I'll take it as a sign of progress that I defaulted to using a regular expression.

The main loop

Do as long as the value of instruction pointer is within the bounds of the list of instructions
  Update the bound register to the current value of instruction pointer
  Execute the instruction using the two inputs and output
  Set instruction pointer to the bound register's current value
  Increment instruction pointer by 1

Testing the loop

• Running it on the example: instant success!
• Running it on my input: delayed success!

Part 2

1. It can't be that easy...can it?
2. Looking for clues at specific intervals

It can't be that easy...can it?

• Change the first value from 0 to 1 in registers, and re-run? Ok!

...
...
...

Seemingly runs forever. That's what I was afraid of.

What's going on?

Looking for clues at specific intervals

How many times does the loop run in Part 1?

• Over 6 million times!

How does registers seem to change?

• I log the state of registers whenever the value at register 0 is updated
• This reveals an interesting pattern

[ 1,  888, 7, 888,   1, 1 ]
[ 3,  444, 7, 888,   2, 1 ]
[ 6,  296, 7, 888,   3, 1 ]
[ 10, 222, 7, 888,   4, 1 ]
[ 16, 148, 7, 888,   6, 1 ]
[ 24, 111, 7, 888,   8, 1 ]
[ 36,  74, 7, 888,  12, 1 ]
[ 60,  37, 7, 888,  24, 1 ]
[ 97,  24, 7, 888,  37, 1 ]
[ 171, 12, 7, 888,  74, 1 ]
[ 282,  8, 7, 888, 111, 1 ]
[ 430,  6, 7, 888, 148, 1 ]
[ 652,  4, 7, 888, 222, 1 ]
[ 948,  3, 7, 888, 296, 1 ]
[ 1392, 2, 7, 888, 444, 1 ]
[ 2280, 1, 7, 888, 888, 1 ]

Interesting:

• The values at indices 1 and 4 are in reverse-identical order!

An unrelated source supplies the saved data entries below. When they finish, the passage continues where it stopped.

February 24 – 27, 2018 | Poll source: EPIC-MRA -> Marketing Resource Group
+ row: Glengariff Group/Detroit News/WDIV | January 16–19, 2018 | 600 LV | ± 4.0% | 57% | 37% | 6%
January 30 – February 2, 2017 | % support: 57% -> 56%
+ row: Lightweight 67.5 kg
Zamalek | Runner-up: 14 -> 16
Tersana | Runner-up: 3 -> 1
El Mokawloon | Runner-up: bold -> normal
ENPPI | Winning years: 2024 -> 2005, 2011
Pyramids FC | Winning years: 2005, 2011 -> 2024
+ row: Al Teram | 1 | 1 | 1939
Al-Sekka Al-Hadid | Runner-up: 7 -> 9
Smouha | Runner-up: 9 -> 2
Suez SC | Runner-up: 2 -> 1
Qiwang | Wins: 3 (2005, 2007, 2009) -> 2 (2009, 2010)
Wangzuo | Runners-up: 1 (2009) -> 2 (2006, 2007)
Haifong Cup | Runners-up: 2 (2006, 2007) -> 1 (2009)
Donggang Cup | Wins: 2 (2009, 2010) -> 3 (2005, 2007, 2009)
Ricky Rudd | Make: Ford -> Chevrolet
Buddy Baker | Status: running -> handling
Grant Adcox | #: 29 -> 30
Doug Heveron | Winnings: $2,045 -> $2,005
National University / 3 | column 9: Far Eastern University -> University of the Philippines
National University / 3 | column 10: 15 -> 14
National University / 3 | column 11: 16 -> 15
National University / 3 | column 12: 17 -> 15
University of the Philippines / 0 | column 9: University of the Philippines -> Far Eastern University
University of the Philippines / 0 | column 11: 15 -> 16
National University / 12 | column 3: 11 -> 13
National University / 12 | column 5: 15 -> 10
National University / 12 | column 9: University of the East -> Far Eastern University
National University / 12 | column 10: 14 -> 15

When I attempt to run the program with register 0's value as 1, I see this much output before the program stops:

[   0, 0, 34, 10551288, 0, 10550400 ]
[   1, 10551288, 7, 10551288,  1, 1 ]
[   3,  5275644, 7, 10551288,  2, 1 ]
[   6,  3517096, 7, 10551288,  3, 1 ]
[  10,  2637822, 7, 10551288,  4, 1 ]
[  16,  1758548, 7, 10551288,  6, 1 ]
[  24,  1318911, 7, 10551288,  8, 1 ]
[  35,   959208, 7, 10551288, 11, 1 ]
[  47,   879274, 7, 10551288, 12, 1 ]
[  64,   620664, 7, 10551288, 17, 1 ]
[  86,   479604, 7, 10551288, 22, 1 ]
[ 110,   439637, 7, 10551288, 24, 1 ]
[ 143,   319736, 7, 10551288, 33, 1 ]
[ 177,   310332, 7, 10551288, 34, 1 ]

Unfortunately, I can't determine whether the values in indices 1 and 4 ever cross paths.

I sense that they do.

Sadly, I can't think critically enough to further inspect the program or the state of registers at any given time to identify the remaining trajectory of outputs

Celebrating my accomplishments

• I solved Part 1!
• I've now solved 3/4 opcode-themed puzzles this year
• I know my device works well enough to attempt Day 21's puzzle

Bummers:

• I didn't solve Part 2
• No GIFs: I spent enough time walking through each example here in the post and describing my working algorithm
• No simulator: Again, there was nothing particularly interesting to see...other than how a few values changed throughout each iteration. I definitely wouldn't have been able to show every iteration in either case, given that Part 1 featured millions, and Part 2 likely featured trillions!

I'm hopeful I can acquire at least one more gold star by completing Part 1 of Day 21.